The way the Seder reenacts and represents the Exodus is the paradigm for the way Jews conceive and remember collective calamity, and celebrate or yearn for salvation. The Jewish calendar is dotted with days commemorating a variety of past sufferings and near sufferings, salvations real and yearned for: the Ninth of Av, Hanukkah, Purim, and now Yom Hashoah, along with several other minor feasts and fasts. Some, like Tisha B’Av, mourn what was lost; some, like Purim, loudly rejoice in being saved in the nick of time. On Passover and Hanukkah, we rejoice more soberly, since deliverance came only after our ancestors had paid an enormous price. Among observant Jews, the normative emotions that these days of remembrance evoke range from grief to thankful relief, but none are accompanied by ethical reflection. This is not to say that they are experienced devoid of any commitment, only to say that the commitment they do carry is relegated to the vertical axis. Grief and relief, lament and celebration translate into the familiar oscillation between awe and fear of God’s judgment, on the one hand, and praise, thanks, and yearning for salvation on the other. Maoz Tzur (“Rock of Ages”), the hymn sung on Hanukkah, vividly captures the purely vertical dimension of this rather manic-depressive seesaw of repeated cycles of disaster and deliverance.

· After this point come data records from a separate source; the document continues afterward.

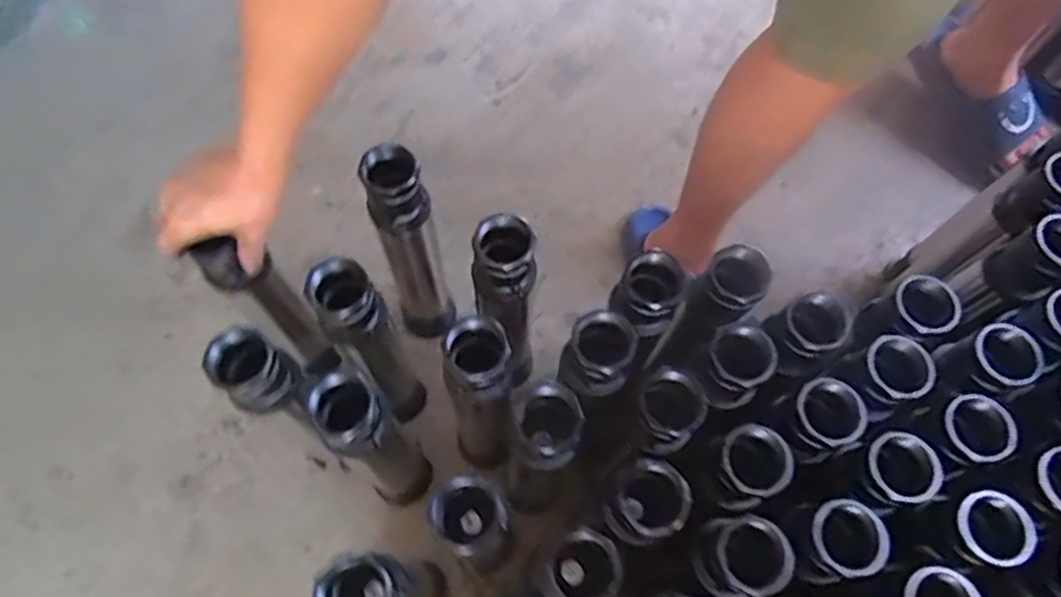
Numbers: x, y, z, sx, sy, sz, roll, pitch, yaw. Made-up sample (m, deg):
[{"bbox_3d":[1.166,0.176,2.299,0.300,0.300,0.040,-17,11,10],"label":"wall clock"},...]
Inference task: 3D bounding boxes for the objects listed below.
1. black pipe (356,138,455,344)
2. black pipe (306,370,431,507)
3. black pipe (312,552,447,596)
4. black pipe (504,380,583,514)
[{"bbox_3d":[-0.136,-0.046,0.791,0.060,0.365,0.068,-17,69,-9],"label":"black pipe"},{"bbox_3d":[-0.154,0.154,0.687,0.061,0.335,0.063,1,67,-2],"label":"black pipe"},{"bbox_3d":[-0.128,0.283,0.652,0.062,0.381,0.053,2,67,-1],"label":"black pipe"},{"bbox_3d":[0.011,0.172,0.701,0.050,0.378,0.063,30,69,10],"label":"black pipe"}]

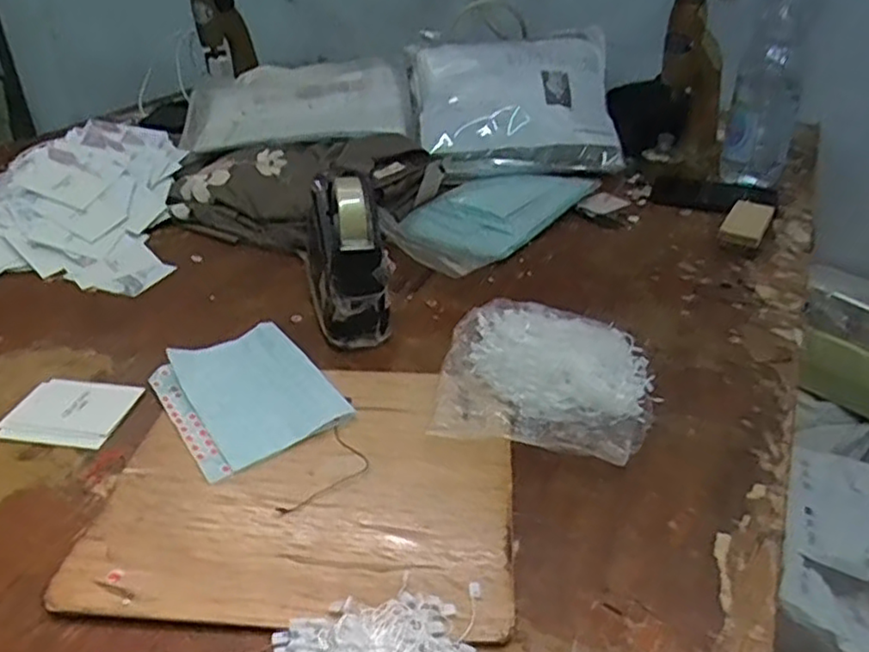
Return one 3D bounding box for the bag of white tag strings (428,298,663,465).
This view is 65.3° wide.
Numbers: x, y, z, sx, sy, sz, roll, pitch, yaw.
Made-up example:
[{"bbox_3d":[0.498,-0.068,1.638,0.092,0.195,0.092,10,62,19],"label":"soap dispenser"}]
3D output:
[{"bbox_3d":[0.095,0.043,0.571,0.171,0.035,0.162,7,36,9],"label":"bag of white tag strings"}]

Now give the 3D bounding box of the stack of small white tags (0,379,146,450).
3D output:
[{"bbox_3d":[-0.302,0.070,0.564,0.093,0.004,0.075,6,35,8],"label":"stack of small white tags"}]

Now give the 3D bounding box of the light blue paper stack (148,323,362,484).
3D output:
[{"bbox_3d":[-0.158,0.055,0.576,0.123,0.008,0.156,-23,41,-30],"label":"light blue paper stack"}]

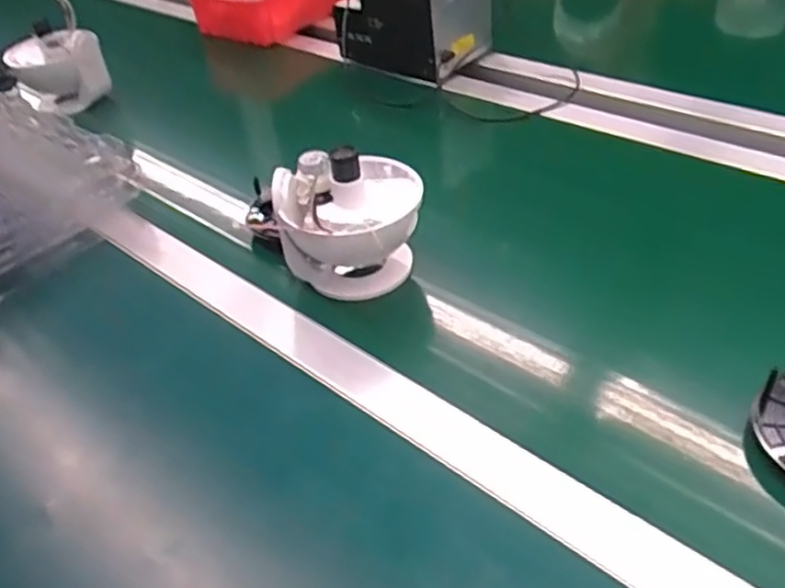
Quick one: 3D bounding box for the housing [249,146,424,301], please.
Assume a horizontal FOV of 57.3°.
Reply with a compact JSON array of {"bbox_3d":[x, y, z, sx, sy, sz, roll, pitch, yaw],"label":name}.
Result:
[{"bbox_3d":[-0.035,-0.052,0.600,0.113,0.118,0.119,-4,40,6],"label":"housing"}]

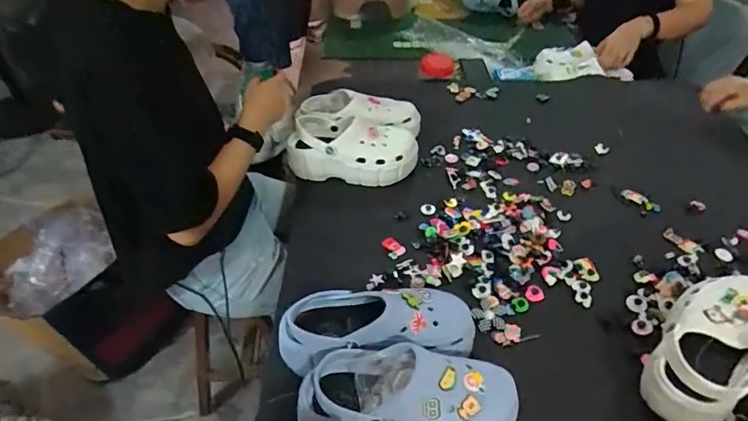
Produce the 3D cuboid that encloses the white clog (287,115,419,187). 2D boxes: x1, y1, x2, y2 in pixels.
[{"bbox_3d":[-0.043,-0.119,0.946,0.252,0.100,0.104,1,43,1],"label":"white clog"}]

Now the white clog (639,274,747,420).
[{"bbox_3d":[0.433,0.179,0.626,0.110,0.088,0.241,31,51,29],"label":"white clog"}]

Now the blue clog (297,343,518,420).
[{"bbox_3d":[0.037,0.228,0.563,0.246,0.101,0.103,3,43,3],"label":"blue clog"}]

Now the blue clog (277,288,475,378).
[{"bbox_3d":[0.003,0.158,0.637,0.249,0.090,0.108,1,43,1],"label":"blue clog"}]

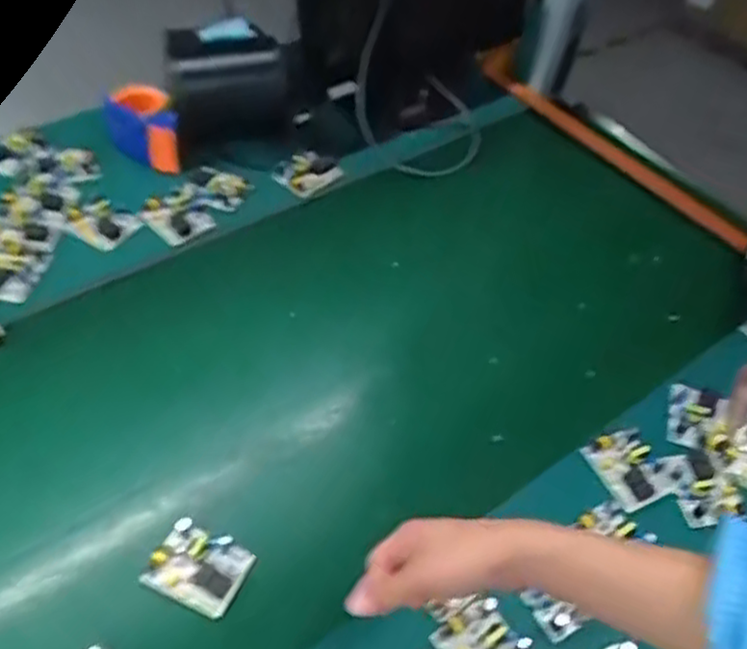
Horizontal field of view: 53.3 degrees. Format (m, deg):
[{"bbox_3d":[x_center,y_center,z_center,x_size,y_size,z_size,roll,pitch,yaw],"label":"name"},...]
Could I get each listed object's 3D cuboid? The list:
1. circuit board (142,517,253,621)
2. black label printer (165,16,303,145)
[{"bbox_3d":[-0.161,0.224,0.687,0.082,0.014,0.066,25,65,6],"label":"circuit board"},{"bbox_3d":[-0.200,-0.348,1.070,0.186,0.140,0.150,-3,49,-8],"label":"black label printer"}]

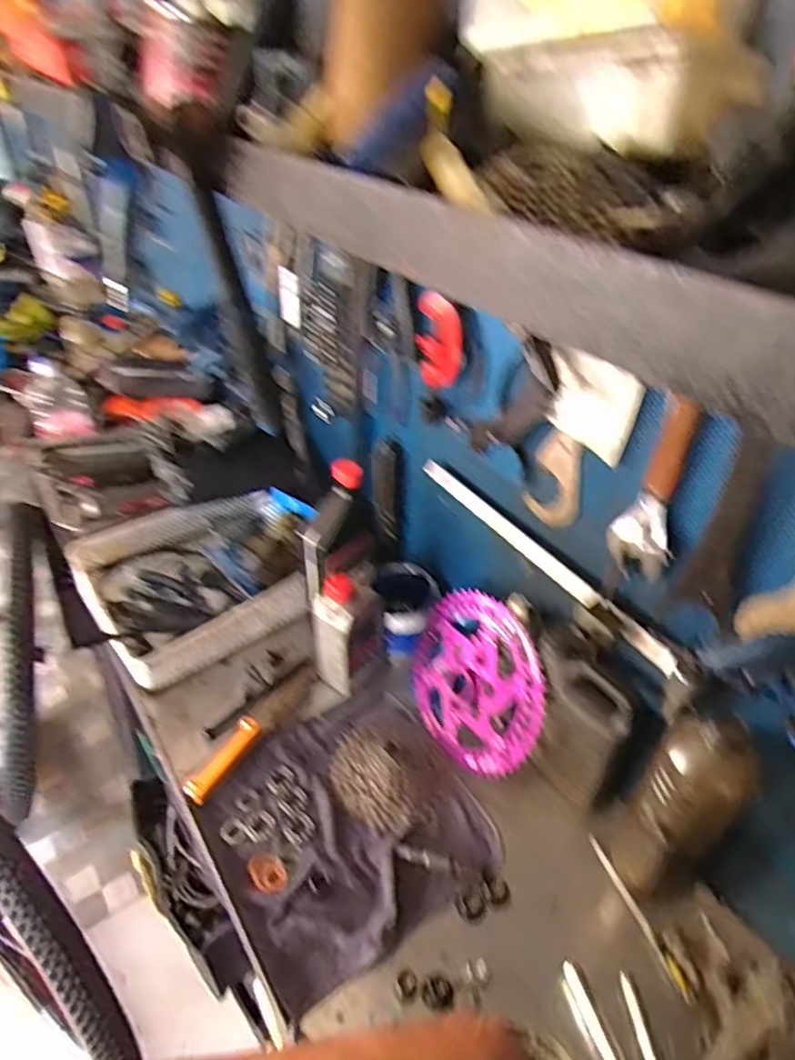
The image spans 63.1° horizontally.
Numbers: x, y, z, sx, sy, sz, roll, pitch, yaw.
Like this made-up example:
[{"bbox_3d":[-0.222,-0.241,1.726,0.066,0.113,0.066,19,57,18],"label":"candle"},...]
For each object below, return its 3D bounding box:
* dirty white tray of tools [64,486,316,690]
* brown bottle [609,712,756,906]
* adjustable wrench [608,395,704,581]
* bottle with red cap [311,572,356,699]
[{"bbox_3d":[-0.279,0.069,0.968,0.317,0.098,0.255,-22,43,-28],"label":"dirty white tray of tools"},{"bbox_3d":[0.268,0.265,0.610,0.065,0.260,0.078,-30,48,-35],"label":"brown bottle"},{"bbox_3d":[0.221,-0.032,0.560,0.026,0.161,0.061,-22,44,-28],"label":"adjustable wrench"},{"bbox_3d":[-0.078,0.141,0.829,0.051,0.175,0.054,-5,38,-9],"label":"bottle with red cap"}]

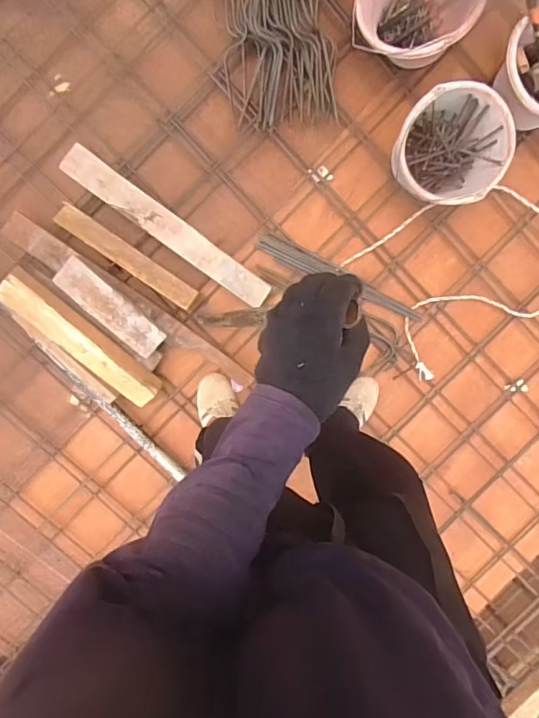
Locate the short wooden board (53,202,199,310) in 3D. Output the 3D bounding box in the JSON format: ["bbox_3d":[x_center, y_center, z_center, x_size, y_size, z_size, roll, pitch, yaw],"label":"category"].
[{"bbox_3d":[-0.309,-0.220,1.071,0.327,0.044,0.047,34,93,-9],"label":"short wooden board"}]

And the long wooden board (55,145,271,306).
[{"bbox_3d":[-0.222,-0.289,1.098,0.521,0.041,0.071,35,93,-9],"label":"long wooden board"}]

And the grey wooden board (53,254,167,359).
[{"bbox_3d":[-0.343,-0.109,1.056,0.255,0.026,0.071,44,91,-9],"label":"grey wooden board"}]

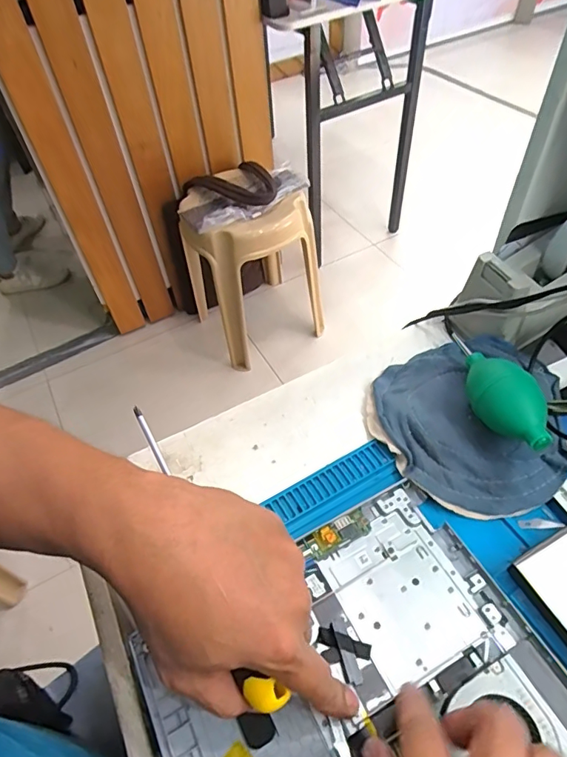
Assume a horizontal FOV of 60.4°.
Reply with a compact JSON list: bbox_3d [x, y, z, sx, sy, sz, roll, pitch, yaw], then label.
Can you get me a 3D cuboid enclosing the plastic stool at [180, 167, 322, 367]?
[{"bbox_3d":[-0.094,-0.311,1.373,0.296,0.431,0.325,-30,54,-18],"label":"plastic stool"}]

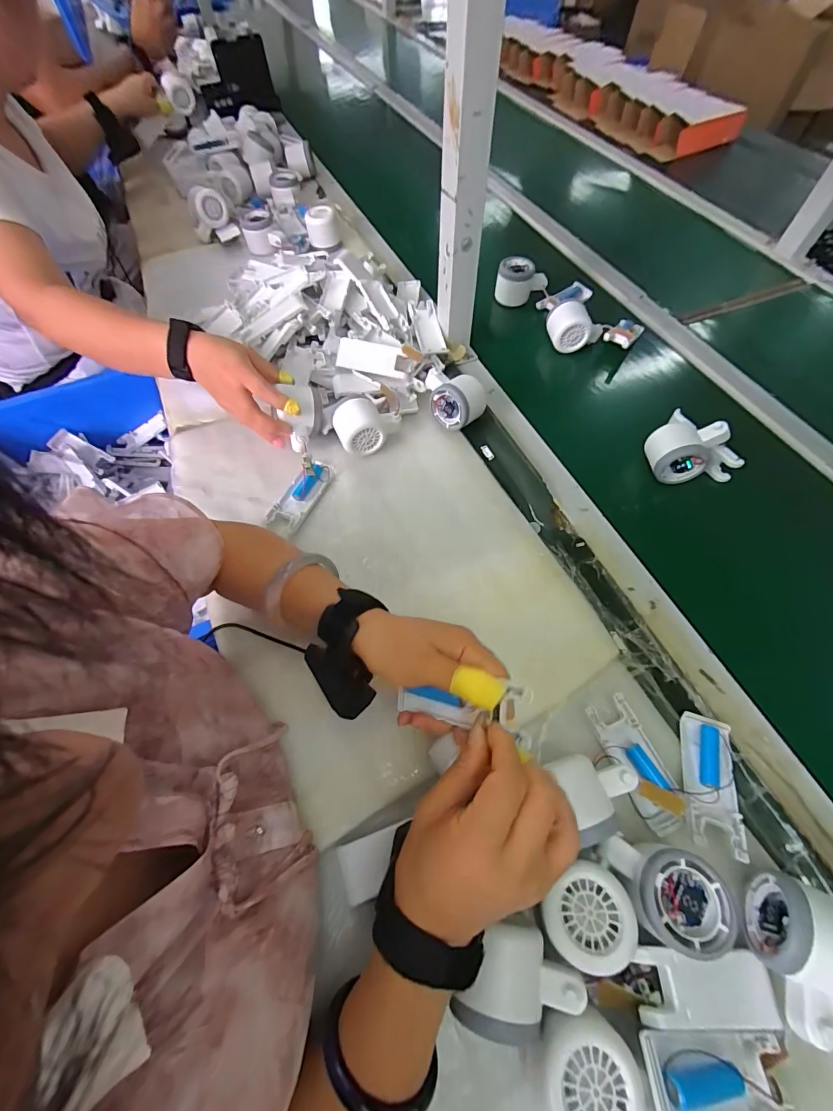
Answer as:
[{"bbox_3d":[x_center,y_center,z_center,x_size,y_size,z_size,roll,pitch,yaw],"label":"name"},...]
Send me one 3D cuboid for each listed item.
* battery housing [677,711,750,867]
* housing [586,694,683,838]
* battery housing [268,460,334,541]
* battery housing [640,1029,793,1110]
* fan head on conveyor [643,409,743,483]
[{"bbox_3d":[0.245,0.187,0.345,0.040,0.019,0.103,17,49,7],"label":"battery housing"},{"bbox_3d":[0.190,0.177,0.355,0.042,0.021,0.103,-19,64,-11],"label":"housing"},{"bbox_3d":[-0.137,-0.069,0.492,0.041,0.016,0.102,25,64,11],"label":"battery housing"},{"bbox_3d":[0.185,0.321,0.252,0.104,0.016,0.038,14,62,-11],"label":"battery housing"},{"bbox_3d":[0.339,-0.131,0.507,0.100,0.071,0.058,0,62,-2],"label":"fan head on conveyor"}]

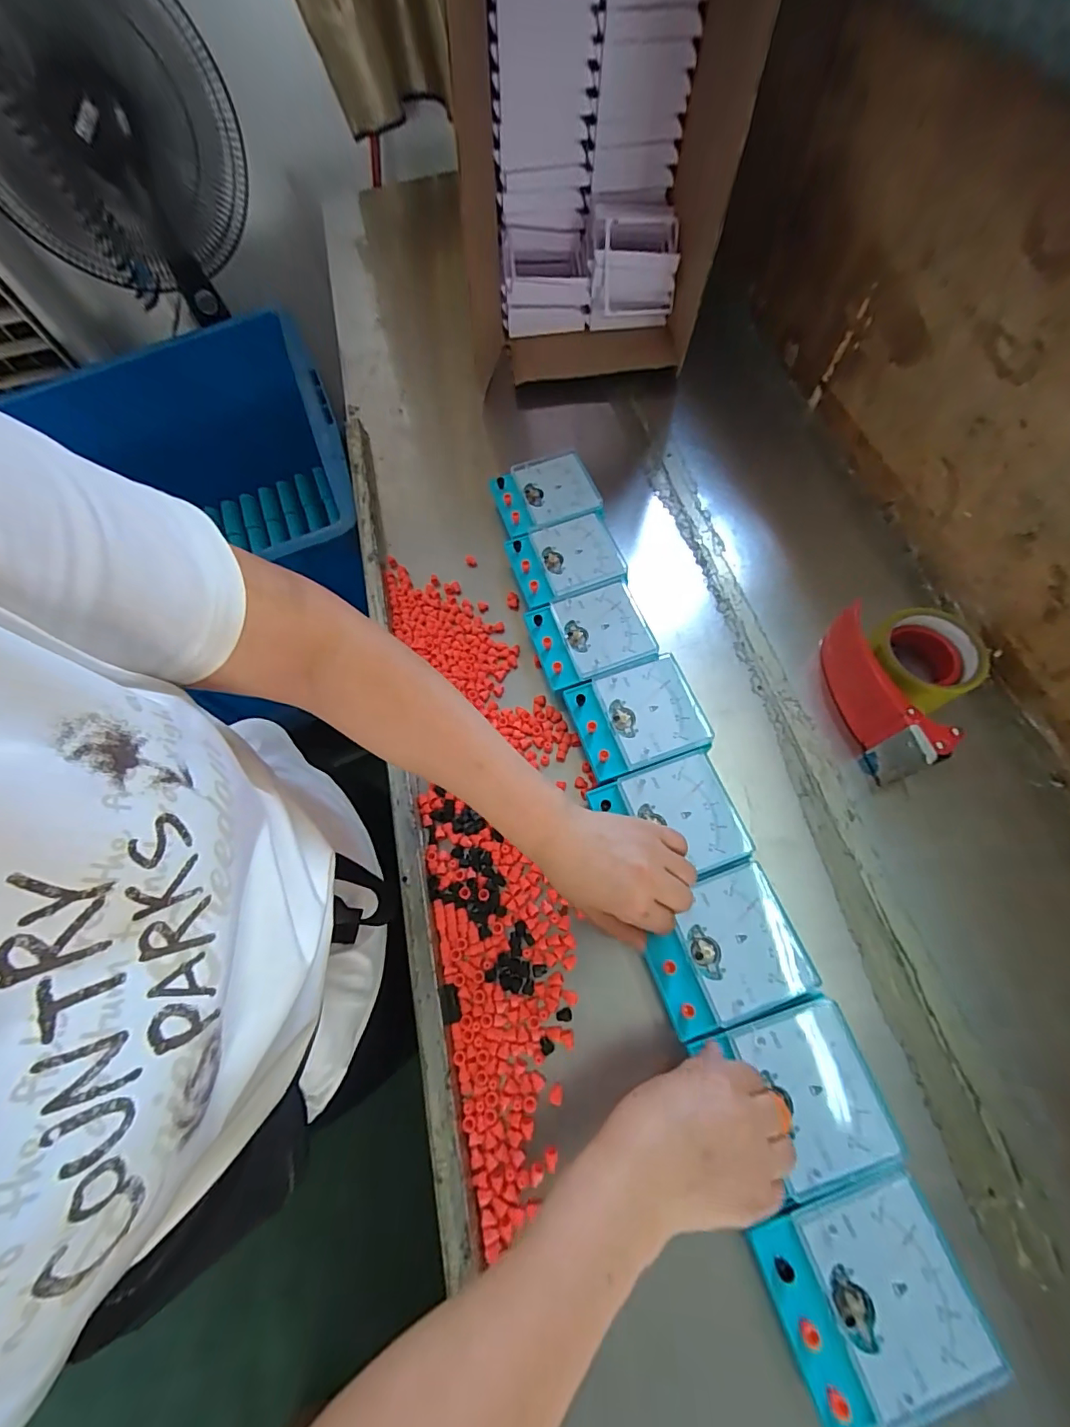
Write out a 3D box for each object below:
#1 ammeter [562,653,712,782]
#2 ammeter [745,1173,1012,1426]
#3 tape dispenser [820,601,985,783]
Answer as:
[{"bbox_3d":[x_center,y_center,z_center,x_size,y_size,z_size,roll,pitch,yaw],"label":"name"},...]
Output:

The empathetic political ideal so central to the Bible’s moral system and foundational narrative has largely faded from collective memory, leaving the realm of social justice beyond the pale of Jewish religious yearning. This seriously limits our capacity — not as individuals, of course, but as a people — to feel for other victims of such mistreatment. And this, in turn, affects the way the State of Israel is perceived by much of the world.
The dream of Jewish sovereignty was pursued by the Zionist movement not as a revival of Israel’s original Biblical mission, but as their radical solution to what they considered to be the problem of the Jews. This resulted in the greatest upheaval in Jewish history: a revolutionary process of nation-building and revival of Hebrew culture. The early Zionist ideologues preached lofty visions of equality, liberty and social justice, which found stimulating expression in Israel’s Declaration of Independence. Israel is formally democratic, but its political culture draws on the fresh memories of 19th th and 20th -–th century persecution, in a manner lacking the kind of moral resolve of which the Bible spoke. The early Israelites came away from Egypt with a moral code that firmly declared “Never again!” — never shall we torment others as we were tormented. When modern Jews say “Never again!” we generally mean something very different.
Ancient Israel’s essential promise was to establish a state morally antithetical to the one from which they had fled. Modern Israel’s essential promise is to build a state capable of defending us from the likes of those we fled. These two political mentalities — never to victimize other people, as opposed to never to be victimized again – represent the fundamental moral tension facing Jews in the 21 stst century. Our daunting challenge is to reclaim the ethical sensibilities of the Torah amid the realities of a menacing world.